Cis feminist author Rebecca Solnit says it louder for the people at the back: ‘It’s impossible to be feminist if you exclude trans women’

Rebecca Solnit: If you don't support trans rights, you're not a feminist

American author Rebecca Solnit says that it’s impossible to be a feminist unless your feminism includes trans women.

The feminist writer, whose books include Men Explain Things to Me, and Other Essays and Hope in the Dark, has written a column for the Guardian US about why she supports trans rights.

Having “watched transphobia explode in the American right and the British whatever”, Solnit argues that “feminism is a subcategory of human rights advocacy, which means, sorry, you can’t be a feminist if you’re not for everyone’s human rights, notably other women’s rights”.

Her column, as trans journalist Shon Faye pointed out online, is the latest in a long line of opinion pieces from cis women disclosing their support – or opposition to – transgender people, rights and lives.

“As grateful as I am for Rebecca Solnit’s solidarity in her Guardian article, I’m just so ?  by the fact there’s still a media ‘conversation’ about trans women’s lives now solely conducted by cis women,” Faye said. “Cis people are once again positioned as the primary experts on trans lives.”

She added: “The conversation seems stuck on the same two op-eds which have existed in one form or another for at least five years.”

Rebecca Solnit wrote that she has many trans, non-binary, bisexual, gay and lesbian friends, and that she’s “not speaking for any of them”.

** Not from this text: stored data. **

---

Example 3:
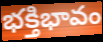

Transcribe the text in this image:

భక్తిభావం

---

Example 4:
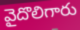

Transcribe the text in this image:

వైదొలిగారు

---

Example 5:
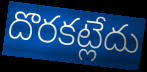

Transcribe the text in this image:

దొరకట్లేదు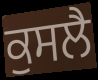
ਕੁਸਲੈ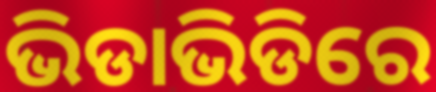
ଭିଡାଭିଡିରେ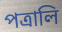
পত্রালি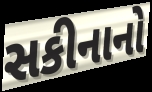
સકીનાનોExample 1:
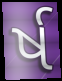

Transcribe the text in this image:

ર્ષ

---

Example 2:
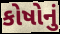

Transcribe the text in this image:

કોષોનું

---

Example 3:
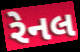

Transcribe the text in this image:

રેનલ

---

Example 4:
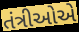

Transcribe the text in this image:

તંત્રીઓએ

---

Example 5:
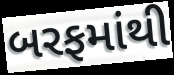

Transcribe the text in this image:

બરફમાંથીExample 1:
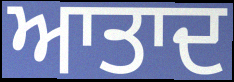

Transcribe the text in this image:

ਆਤਾਦ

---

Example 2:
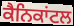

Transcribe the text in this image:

ਕੈਨਿਕਾਂਟਲ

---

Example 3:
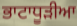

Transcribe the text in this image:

ਭਾਟਾਧੂੜੀਆ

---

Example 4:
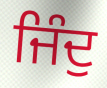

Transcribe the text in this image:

ਜਿੰਦੁ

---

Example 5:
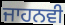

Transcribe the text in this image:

ਜਾਹਨਵੀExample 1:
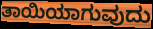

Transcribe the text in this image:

ತಾಯಿಯಾಗುವುದು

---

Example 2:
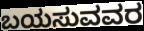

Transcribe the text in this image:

ಬಯಸುವವರ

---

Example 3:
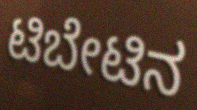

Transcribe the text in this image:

ಟಿಬೇಟಿನ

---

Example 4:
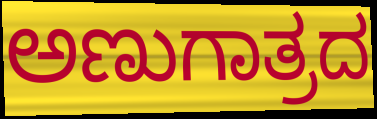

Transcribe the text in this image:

ಅಣುಗಾತ್ರದ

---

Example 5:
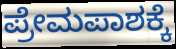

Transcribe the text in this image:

ಪ್ರೇಮಪಾಶಕ್ಕೆ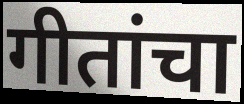
गीतांचाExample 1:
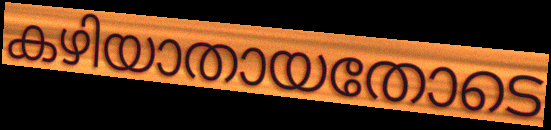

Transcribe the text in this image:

കഴിയാതായതോടെ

“So many queer and trans people have already spoken up eloquently,” she says, “but perhaps there’s something useful for a cisgender straight woman to say to other cisgender women, which I’m gonna say as someone who is also a hardcore feminist: the major threat to women, straight or not, cis or not, always was and still is straight men and patriarchy.”

Solnit continues: “One of the really weird fears about trans women is that they’re men pretending to be women to do nefarious things to other women, but that’s either a fear of straight cisgender men who do horrific things to women incessantly all over the world, in which case the problem is still straight men, or a deep misunderstanding of what trans women are.

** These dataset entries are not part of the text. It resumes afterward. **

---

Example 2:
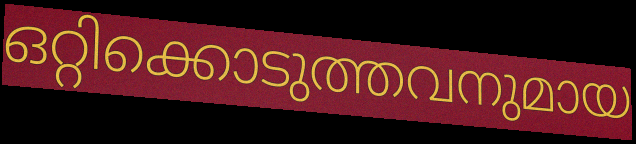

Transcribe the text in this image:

ഒറ്റിക്കൊടുത്തവനുമായ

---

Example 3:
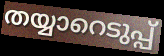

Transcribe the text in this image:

“And yes, men who want to harm women could dress up as women, but they could also pretend to be repairmen or emergency workers to get into our homes, and actually have, and we haven’t banned repairmen and emergency workers yet.”

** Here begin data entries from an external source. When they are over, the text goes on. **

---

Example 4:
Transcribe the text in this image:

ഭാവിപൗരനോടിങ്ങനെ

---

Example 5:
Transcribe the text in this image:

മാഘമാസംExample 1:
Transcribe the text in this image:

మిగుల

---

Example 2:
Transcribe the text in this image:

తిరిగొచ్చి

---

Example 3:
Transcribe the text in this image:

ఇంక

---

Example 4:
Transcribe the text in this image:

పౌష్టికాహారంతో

Rebecca Solnit (second from right) at the San Francisco Women’s March on January 19, 2019. (Kelly Sullivan/Getty Images)

Rebecca Solnit also touches on “the bathroom issue”, pointing out that she’s been using public bathrooms in San Francisco for “40-something years” and has never “heard of, or read of, let alone seen, an incident in which a trans woman or girl somehow caused unpleasantness in a women’s room”.

“It does not appear to be something anyone worries about here,” Solnit says. “In the Year of Our Lady 2020 there’s still a fuss in the UK about the bathroom business.”

On the threat of violence to cis women from trans women, Solnit says it’s “a sad waste of time” to focus on this “imaginary maybe presumably it-could-theoretically-happen violence” when there’s “so much real violence against women”.

She also touches on the moral panic around trans kids, writing that she knows of trans people who only found “the chance or courage” to transition later in life, who often lived “ruinously miserable lives beforehand”.

“It’s great that people can transition earlier, and in those early cases parents and medical experts tend to be exceedingly careful about how those decisions are made,” she adds. “We all need to trust them and recognise that that’s their business and not ours.”

Finally, Rebecca Solnit addresses the claim – repeated ad nauseum by cis women writing for national newspapers about how they’re being silenced by trans activists – that trans rights are erasing women.

“There are about four billion women and girls on Earth, and we are not in danger of being erased,” Solnit says.

“But also there is no one-size-fits-all definition of what a woman is; some of us are born with absent or divergent personal parts, or with chromosomal or hormonal anomalies; we come in many shapes and styles,” she adds.

“It’s not about having a uterus or breasts or periods or about giving birth, because women are not breeding stock.

“Some of us had mastectomies or hysterectomies or in the case of Angelina Jolie, who I’m pretty sure everyone accepts as a woman, both; and so many other variations exist, because nature is restlessly creative and gender is more a spectrum and a circus than two lockboxes.”